**ФРАГМЕНТ ТЕКСТА:**
◇ ◇ ◇ ◇ ◇ ◇ ◇
Свобода, которую проповедуют либералы, приведет, по мнению Леонтьева, к эгалитарному слиянию человечества в единообразную массу, она несет с собой утверждение крайнего свободомыслия и атеизма. Справиться с этим злом можно, только восстанавливая и укрепляя византизм как организацию...; обеспечить такую организацию должно «сопряжение» аристократии с монархией.

Главная опасность для величия и красочного разнообразия человеческой мысли и духа исходит, по Леонтьеву, от носителей и глашатаев тлетворных идей всеобщего человеческого счастья и благополучия, равенства и свободы. Либерализм — кредо буржуазии XIX столетия — является тем злым демоном, который возвещает о начале заката человеческой цивилизации. Причем, в одном разрушительном направлении, по Леонтьеву, действуют и либералы, и нигилисты, и социалисты — все противники неравенства и деспотизма. Они дружно ведут человечество к господству однообразной массы с мещанскими стандартными запросами и идеалами.

«Положим, что течение века таково, что все изящное, глубокое, выделяющееся чем-нибудь, и наивное, и утонченное, и первобытное, и капризно-развитое, и блестящее, и дикое — одинаково отходит, отступает перед твердым напором этих серых средних людей. Но зачем же обнаруживать по этому поводу холопскую радость?..» — обращается Леонтьев к своим либеральным противникам…

Развития, по Леонтьеву, не может быть без пестрого разнообразия и богатства национальных, политических, социальных, культурных форм. «Все созидающее, все сохраняющее то, что раз создано историей народа, имеет характер более или менее обособляющий, отличительный, противополагающий одну нацию другим... Все либеральное — бесцветно, общеразрушительно, бессодержательно в том смысле, что оно одинаково возможно везде».
◇ ◇ ◇ ◇ ◇ ◇ ◇
**ПРЕДСТАВЛЕННЫЕ ДАННЫЕ:**
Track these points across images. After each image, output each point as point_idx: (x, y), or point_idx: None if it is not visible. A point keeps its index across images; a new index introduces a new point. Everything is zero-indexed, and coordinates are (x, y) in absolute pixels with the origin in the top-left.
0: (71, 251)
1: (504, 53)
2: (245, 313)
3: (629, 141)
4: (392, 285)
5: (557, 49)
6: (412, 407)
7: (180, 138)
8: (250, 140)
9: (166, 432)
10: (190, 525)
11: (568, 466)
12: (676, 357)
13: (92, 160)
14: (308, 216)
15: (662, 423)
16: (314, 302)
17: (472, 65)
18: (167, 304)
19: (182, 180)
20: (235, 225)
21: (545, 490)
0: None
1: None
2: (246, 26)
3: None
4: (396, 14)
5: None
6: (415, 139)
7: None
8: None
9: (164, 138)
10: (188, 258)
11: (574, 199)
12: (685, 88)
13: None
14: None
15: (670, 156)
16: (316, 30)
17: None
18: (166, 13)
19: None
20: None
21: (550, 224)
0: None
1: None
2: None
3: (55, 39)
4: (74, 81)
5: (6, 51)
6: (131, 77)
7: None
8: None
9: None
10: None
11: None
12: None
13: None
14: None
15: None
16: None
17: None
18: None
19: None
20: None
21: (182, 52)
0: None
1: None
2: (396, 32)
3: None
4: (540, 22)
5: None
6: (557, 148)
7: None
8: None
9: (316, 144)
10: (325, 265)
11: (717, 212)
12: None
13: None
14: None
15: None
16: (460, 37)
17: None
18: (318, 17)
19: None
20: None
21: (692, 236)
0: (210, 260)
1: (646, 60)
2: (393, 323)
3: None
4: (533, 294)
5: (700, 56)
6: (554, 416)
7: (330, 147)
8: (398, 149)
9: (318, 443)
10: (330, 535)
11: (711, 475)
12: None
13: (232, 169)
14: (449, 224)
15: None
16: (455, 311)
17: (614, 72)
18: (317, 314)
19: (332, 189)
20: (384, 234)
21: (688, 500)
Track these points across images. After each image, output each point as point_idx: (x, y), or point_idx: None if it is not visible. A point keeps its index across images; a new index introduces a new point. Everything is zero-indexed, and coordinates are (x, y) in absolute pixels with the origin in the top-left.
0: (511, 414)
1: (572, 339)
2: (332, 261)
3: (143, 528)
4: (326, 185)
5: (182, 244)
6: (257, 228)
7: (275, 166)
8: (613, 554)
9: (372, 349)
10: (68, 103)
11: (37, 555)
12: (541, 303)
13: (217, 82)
◇ ◇ ◇ ◇ ◇ ◇ ◇
**ЗАДАНИЯ:**
• a. Выведите точный отрывок из фрагмента текста о Леонтьеве: начните со слов «Свобода, которую проповедуют» и остановитесь после слов «аристократии с монархией.».
• b. Пожалуйста, оформите как JSON-список строк записи с самого их начала по строку, содержащую «16: (314, 302)», включая её. Каждую строку записей сделайте отдельной строкой списка, пустые строки пропустите.

**РЕШЕНИЯ ЗАДАНИЙ:**
• a.
Свобода, которую проповедуют либералы, приведет, по мнению Леонтьева, к эгалитарному слиянию человечества в единообразную массу, она несет с собой утверждение крайнего свободомыслия и атеизма. Справиться с этим злом можно, только восстанавливая и укрепляя византизм как организацию...; обеспечить такую организацию должно «сопряжение» аристократии с монархией.

• b.
[
  "Track these points across images. After each image, output each point as point_idx: (x, y), or point_idx: None if it is not visible. A point keeps its index across images; a new index introduces a new point. Everything is zero-indexed, and coordinates are (x, y) in absolute pixels with the origin in the top-left.",
  "0: (71, 251)",
  "1: (504, 53)",
  "2: (245, 313)",
  "3: (629, 141)",
  "4: (392, 285)",
  "5: (557, 49)",
  "6: (412, 407)",
  "7: (180, 138)",
  "8: (250, 140)",
  "9: (166, 432)",
  "10: (190, 525)",
  "11: (568, 466)",
  "12: (676, 357)",
  "13: (92, 160)",
  "14: (308, 216)",
  "15: (662, 423)",
  "16: (314, 302)"
]